= Meruane =

Meruane is a surname of Palestinian origin more commonly used in Chile. The name is a hispanicization of an original Arab language patronymic last name, Marwani (a nisba meaning “son or descendant of Marwan”).

However, while Marwani is the name of a prominent Levantine family numerous in Hebron, Palestine, and Jordan, with branches in Syria, Egypt and Lebanon, the connection with the Meruane family is not clear: the remaining part of the family in Beit Jala does not recognize this surname as their own. Another compelling theory about the surname is that those who moved to Chile lived in the Marauneh (or Marwaneh) neighborhood in Beit Jala, a Christian Orthodox town close to Bethlehem, Palestine. The entire Saba clan had their homes in this area [3] and the Chilean Meruane family does belong to the Saba clan in Beit Jala.

Most of the family migrated to Chile in the early 20th century, while Palestine was under the Ottoman Empire.
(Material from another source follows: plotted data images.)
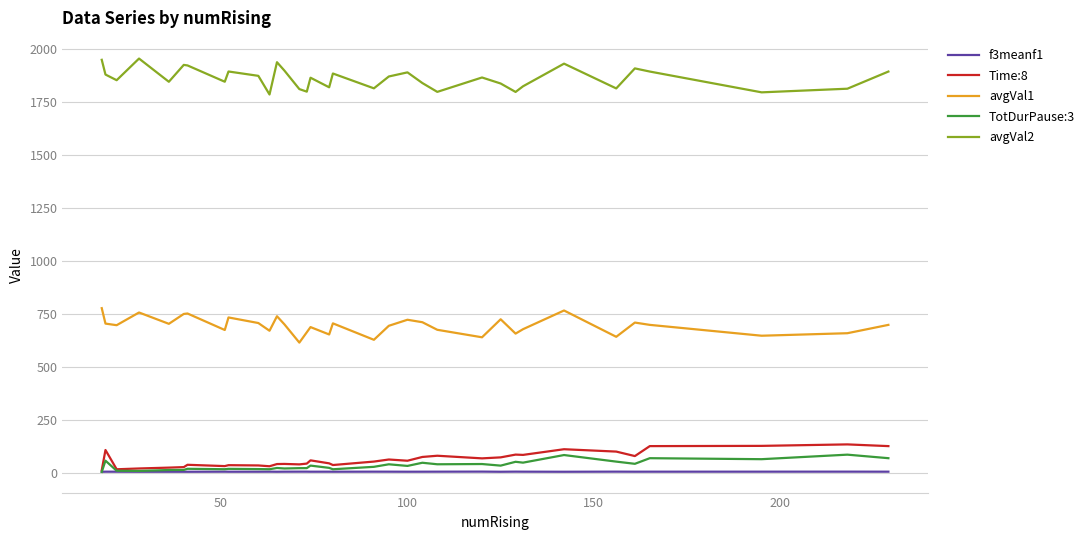

Does the chart display data point markers on the line(s)?

No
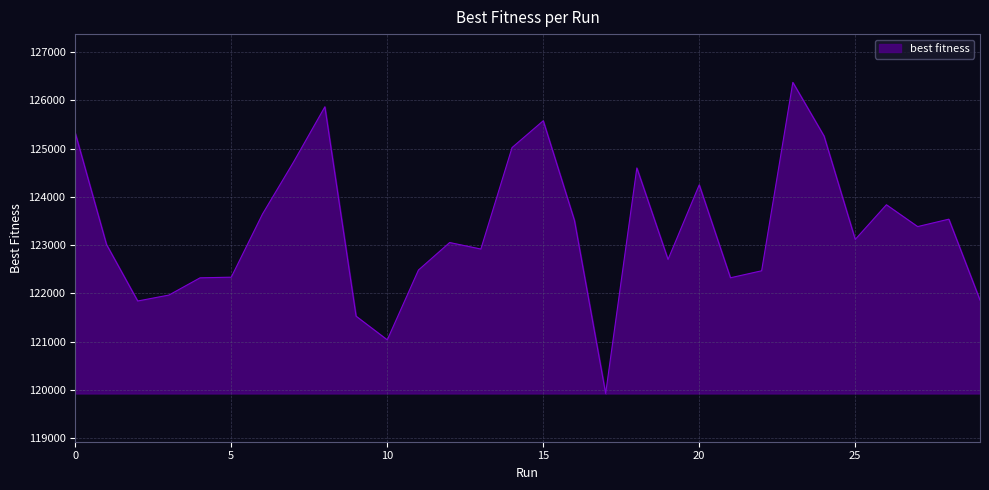

What is the smallest value displayed?

119926.2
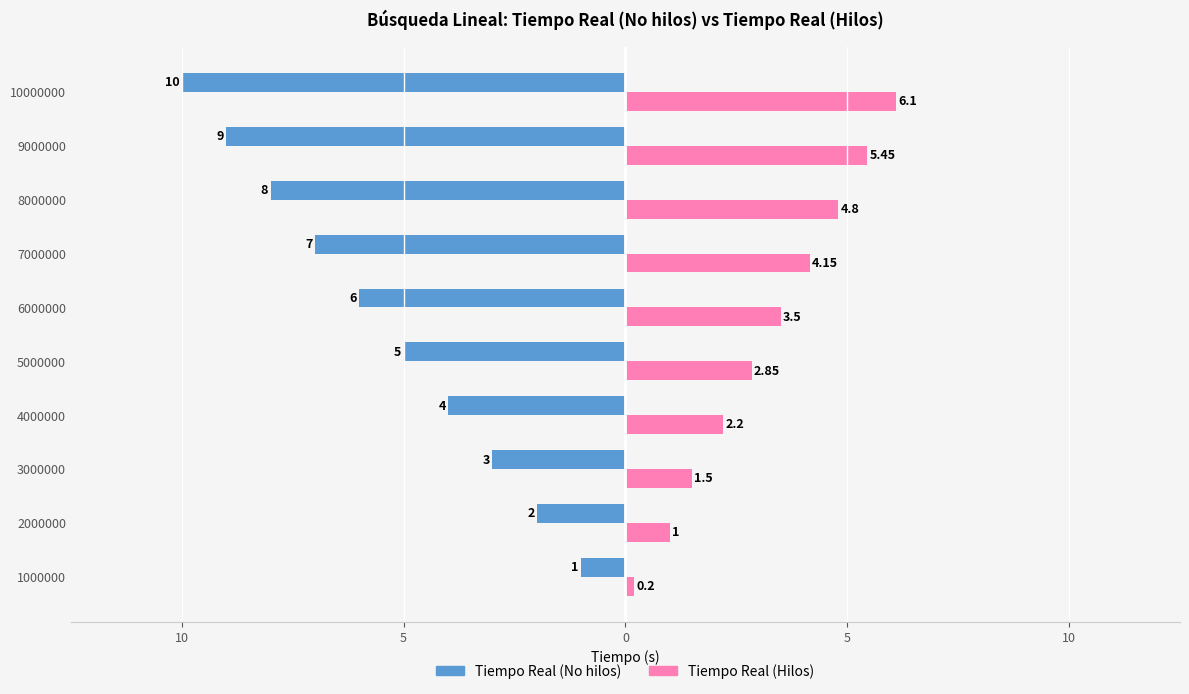

What are all the series names shown in the legend?

Tiempo Real (No hilos), Tiempo Real (Hilos)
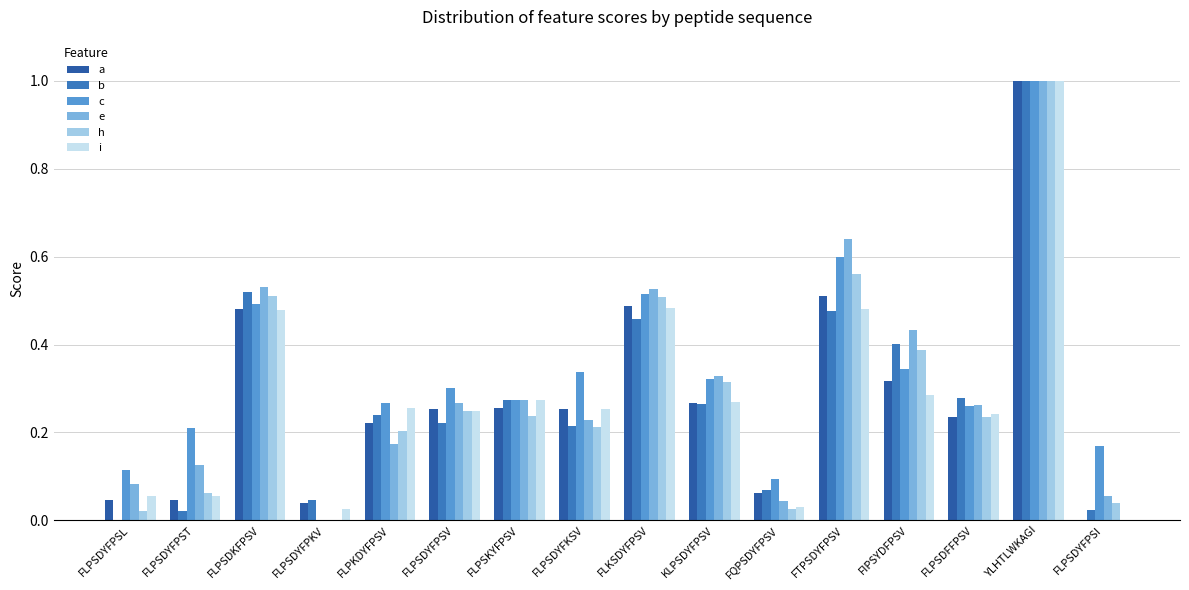

How many series are shown in this chart?

6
There are two branches of the original family in Chile: they descend from brothers Farah and Teodoro. Natalio, Alberto, and Salvador Meruane Zagmutt, were sons of Farah, and were all merchants. Today Meruane is a large and well known family, with several branches, completely integrated to the Chilean society.

[3] Ghobar Vivian: "Clanes y barrios de Beit Jala", Revista Al Damir, Chile, 2018, pp 28–29.

==People with the name==
- Nelly Meruane (1927–2018), Chilean actress and teacher (daughter of Alberto Meruane Zagmutt)
- Ricardo Meruane (born 1956), Chilean comedian (grandson of Alberto Meruane Zagmutt, son of Chucre Meruane Sanzur (Arabic: شكري مرواني, romanized: Shukrī Marwānī).
- Lina Meruane (born 1970), Chilean writer and professor (granddaughter of Salvador Meruane Zagmutt, daughter of cardiologist Jorge Meruane Sabaj).